1_mitogenome.ry_vas.tbe.nwk
Mitogenome phylogeny from binary RY-coded supermatrix with backbone constraint
2_mitogenome.ry_free.tbe.nwk
Unconstrained mitogenome.nwk from binary RY-coded supermatrix
3_mitogenome.nt_vas.tbe.nwk
Mitogenome phylogeny from nucleotide supermatrix with backbone constraint
4_mitogenome.nt_free.tbe.nwk
Unconstrained mitogenome phylogeny from nucleotide supermatrix
5_mitogenome.aa_vas.tbe.nwk
Mitogenome phylogeny from amino acid supermatrix with backbone constraint
6_mitogenome.aa_free.tbe.nwk
Unconstrained mitogenome phylogeny from amino acid supermatrix
7_species_level_tree.nwk
Species-level phylogeny from binary RY-coded supermatrix with backbone constraint. Backbone constraint was based on 1_mitogenome.ry_vas.tbe.nwk.
Metadata
Table_S1_taxonomy_mitogenome.csv
Metadata for all sequence records included in the mitogenome phylogeny including source, original and standardised taxonomy, genes, and genes in tree after concatenation (sequences from different sources were concatenated based on Linnean binomials). Flickr image IDs are available for novel sequences that have been imaged, and clade numbers are included for taxa in Harpalinae s.l., as assigned in the associated manuscript (Figure 3).

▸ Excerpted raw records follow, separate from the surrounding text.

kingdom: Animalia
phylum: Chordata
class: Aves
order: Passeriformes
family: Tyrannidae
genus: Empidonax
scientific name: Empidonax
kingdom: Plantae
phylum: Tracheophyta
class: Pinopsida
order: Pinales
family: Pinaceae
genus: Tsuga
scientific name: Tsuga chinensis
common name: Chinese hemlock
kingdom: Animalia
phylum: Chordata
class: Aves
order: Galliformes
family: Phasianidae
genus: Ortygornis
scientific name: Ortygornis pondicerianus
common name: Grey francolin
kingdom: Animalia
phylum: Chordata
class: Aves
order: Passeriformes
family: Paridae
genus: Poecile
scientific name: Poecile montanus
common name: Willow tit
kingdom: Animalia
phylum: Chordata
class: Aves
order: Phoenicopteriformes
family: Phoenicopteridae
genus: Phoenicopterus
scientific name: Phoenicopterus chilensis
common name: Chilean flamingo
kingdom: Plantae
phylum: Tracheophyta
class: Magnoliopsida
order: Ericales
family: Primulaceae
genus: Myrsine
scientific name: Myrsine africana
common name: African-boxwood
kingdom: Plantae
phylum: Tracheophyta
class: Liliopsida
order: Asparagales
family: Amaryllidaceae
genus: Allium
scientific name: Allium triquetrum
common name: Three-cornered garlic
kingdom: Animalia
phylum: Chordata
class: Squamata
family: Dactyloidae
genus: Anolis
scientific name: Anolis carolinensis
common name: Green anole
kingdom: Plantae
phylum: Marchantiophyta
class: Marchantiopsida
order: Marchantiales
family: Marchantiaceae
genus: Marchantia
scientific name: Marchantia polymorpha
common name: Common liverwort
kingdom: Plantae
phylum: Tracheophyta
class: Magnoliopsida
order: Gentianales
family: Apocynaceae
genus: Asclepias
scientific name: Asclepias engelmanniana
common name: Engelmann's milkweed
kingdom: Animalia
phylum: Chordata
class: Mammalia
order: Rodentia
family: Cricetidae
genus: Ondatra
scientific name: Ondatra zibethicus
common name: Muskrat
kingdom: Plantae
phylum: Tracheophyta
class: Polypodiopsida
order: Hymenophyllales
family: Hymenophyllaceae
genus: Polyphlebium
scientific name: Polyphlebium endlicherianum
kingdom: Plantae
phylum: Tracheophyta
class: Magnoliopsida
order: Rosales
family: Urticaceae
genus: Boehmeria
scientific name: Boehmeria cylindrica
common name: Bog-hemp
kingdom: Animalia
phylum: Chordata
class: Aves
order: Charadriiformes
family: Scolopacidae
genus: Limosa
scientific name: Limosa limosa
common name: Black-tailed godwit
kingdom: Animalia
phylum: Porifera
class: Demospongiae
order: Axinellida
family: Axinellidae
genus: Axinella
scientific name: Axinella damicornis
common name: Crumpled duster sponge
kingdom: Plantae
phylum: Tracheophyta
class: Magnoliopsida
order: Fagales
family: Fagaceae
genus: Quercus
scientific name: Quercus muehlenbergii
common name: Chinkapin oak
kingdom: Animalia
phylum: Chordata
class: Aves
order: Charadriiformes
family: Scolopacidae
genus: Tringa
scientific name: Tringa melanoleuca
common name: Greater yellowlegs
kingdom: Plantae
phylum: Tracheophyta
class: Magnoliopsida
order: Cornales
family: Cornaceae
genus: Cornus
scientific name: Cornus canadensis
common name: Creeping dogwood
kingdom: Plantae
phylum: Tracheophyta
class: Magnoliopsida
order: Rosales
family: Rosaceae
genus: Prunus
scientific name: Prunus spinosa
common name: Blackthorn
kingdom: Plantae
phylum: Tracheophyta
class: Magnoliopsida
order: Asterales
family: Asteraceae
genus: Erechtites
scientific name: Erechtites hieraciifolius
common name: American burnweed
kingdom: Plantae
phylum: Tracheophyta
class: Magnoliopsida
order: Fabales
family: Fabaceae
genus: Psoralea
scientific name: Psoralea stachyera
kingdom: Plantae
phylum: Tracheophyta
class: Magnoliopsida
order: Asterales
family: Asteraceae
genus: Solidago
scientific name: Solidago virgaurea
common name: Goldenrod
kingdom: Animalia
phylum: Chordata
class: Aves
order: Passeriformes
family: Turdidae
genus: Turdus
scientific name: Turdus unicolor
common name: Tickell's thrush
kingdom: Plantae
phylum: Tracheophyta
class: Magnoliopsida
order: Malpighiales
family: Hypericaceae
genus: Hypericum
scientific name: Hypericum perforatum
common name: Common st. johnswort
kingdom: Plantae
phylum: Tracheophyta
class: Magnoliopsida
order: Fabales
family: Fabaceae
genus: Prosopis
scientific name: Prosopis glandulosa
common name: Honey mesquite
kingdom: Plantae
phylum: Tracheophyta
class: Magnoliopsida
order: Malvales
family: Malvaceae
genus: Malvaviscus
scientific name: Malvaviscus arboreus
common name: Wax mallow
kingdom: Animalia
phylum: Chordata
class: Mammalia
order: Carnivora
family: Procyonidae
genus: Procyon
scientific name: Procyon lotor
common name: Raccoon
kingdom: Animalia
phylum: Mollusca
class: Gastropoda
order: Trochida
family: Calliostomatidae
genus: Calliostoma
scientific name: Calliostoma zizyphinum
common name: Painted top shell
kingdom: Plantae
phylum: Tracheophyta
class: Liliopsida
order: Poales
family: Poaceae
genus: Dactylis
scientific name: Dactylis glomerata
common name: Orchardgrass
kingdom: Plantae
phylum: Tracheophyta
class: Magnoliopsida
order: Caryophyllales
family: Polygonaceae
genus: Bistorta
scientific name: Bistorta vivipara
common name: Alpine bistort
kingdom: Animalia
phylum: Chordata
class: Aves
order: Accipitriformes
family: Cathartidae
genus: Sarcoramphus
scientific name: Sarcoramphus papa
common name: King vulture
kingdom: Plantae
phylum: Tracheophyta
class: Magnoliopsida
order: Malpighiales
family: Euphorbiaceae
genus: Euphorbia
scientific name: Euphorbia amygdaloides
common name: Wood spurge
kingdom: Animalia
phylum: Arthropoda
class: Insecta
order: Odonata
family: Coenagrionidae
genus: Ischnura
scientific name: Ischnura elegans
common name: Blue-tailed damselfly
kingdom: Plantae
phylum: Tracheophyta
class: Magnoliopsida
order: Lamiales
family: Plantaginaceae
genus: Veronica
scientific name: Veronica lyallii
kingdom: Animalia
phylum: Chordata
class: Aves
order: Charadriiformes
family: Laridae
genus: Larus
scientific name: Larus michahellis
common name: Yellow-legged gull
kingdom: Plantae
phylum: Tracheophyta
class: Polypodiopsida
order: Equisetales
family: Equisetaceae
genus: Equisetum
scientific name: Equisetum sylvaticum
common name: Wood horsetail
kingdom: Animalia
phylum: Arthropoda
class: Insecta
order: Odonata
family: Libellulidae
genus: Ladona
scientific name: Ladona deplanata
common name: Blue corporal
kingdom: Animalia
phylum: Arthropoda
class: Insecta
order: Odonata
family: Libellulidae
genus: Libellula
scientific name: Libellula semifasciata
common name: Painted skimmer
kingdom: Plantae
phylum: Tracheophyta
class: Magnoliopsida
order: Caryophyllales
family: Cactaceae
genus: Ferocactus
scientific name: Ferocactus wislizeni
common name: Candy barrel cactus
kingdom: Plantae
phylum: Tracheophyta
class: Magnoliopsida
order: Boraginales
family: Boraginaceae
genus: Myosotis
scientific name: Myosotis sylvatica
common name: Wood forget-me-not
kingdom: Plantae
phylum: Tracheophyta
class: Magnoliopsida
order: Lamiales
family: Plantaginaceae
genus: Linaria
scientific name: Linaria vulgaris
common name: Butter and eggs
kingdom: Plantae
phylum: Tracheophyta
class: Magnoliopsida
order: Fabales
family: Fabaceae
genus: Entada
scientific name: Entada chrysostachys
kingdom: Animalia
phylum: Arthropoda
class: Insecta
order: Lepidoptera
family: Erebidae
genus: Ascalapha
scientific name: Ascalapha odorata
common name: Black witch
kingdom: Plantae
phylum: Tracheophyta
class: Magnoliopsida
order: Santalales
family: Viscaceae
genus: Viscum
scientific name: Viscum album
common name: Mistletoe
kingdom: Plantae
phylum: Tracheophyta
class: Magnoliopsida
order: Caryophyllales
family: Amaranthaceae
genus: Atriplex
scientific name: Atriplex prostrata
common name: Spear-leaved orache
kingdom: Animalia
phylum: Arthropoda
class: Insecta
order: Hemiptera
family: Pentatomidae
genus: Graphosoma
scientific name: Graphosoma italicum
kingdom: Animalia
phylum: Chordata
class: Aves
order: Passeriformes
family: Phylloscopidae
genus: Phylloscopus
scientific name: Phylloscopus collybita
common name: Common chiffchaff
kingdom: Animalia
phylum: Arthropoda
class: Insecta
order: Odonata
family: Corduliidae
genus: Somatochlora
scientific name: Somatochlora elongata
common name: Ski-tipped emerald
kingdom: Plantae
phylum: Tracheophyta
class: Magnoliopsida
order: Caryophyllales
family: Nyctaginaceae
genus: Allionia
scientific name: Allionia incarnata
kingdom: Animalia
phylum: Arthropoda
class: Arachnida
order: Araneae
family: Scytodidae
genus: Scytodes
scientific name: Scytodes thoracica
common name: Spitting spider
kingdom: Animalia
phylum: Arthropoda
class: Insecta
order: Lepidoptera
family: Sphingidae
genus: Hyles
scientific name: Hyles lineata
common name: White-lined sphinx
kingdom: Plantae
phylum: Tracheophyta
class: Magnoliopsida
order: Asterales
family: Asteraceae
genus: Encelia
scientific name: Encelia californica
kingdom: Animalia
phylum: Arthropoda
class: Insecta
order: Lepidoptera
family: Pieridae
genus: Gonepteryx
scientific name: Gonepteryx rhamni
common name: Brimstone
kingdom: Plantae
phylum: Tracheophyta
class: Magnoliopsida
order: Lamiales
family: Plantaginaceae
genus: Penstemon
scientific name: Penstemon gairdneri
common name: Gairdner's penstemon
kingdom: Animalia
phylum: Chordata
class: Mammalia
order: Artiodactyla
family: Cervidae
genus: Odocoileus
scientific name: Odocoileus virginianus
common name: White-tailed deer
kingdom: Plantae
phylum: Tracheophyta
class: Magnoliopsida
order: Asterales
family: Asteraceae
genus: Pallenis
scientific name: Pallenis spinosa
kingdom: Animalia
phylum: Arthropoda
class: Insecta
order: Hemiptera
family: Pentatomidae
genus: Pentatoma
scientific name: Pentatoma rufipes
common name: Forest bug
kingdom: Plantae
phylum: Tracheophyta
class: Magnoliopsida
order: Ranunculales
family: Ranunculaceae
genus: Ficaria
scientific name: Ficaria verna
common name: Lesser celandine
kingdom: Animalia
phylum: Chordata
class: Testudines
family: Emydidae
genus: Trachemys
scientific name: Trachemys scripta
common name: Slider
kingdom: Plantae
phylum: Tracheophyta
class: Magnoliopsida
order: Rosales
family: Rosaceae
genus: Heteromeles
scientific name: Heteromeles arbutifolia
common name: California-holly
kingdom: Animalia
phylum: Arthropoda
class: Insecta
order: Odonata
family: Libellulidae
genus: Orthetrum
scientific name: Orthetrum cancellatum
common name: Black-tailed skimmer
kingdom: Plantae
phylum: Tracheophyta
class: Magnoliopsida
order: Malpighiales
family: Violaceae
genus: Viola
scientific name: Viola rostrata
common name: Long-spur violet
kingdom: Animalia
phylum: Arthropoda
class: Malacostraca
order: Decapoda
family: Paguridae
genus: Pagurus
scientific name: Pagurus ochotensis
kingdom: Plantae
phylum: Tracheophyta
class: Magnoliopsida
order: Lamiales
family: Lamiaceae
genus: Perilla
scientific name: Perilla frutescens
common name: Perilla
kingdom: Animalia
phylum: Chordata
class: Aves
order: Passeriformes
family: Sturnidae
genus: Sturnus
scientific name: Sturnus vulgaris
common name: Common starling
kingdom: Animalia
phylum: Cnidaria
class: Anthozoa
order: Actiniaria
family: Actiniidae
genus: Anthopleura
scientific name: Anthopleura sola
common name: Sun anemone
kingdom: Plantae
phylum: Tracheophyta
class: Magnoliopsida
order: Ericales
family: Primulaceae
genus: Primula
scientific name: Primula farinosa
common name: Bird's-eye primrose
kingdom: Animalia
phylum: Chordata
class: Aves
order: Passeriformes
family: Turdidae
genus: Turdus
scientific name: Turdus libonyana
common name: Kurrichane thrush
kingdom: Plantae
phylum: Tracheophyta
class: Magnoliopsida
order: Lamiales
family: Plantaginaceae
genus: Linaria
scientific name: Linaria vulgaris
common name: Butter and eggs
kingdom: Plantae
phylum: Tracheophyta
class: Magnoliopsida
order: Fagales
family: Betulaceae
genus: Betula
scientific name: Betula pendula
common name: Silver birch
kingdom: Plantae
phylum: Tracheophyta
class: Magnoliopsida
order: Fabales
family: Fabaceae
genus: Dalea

Table_S2_taxonomy_7000.csv
Metadata for all sequences included in the species-level phylogeny including source, original and standardised taxonomy, genes, genes in tree after concatenation (sequences from different sources were concatenated based on Linnean binomials), recovered clade, and location data where available. Different IDs were used for the mitogenome tree due different methods of processing, so sequences that were present in the mitogenome phylogeny have these IDs listed to allow cross-referencing. These IDs also indicate which sequences were constrained.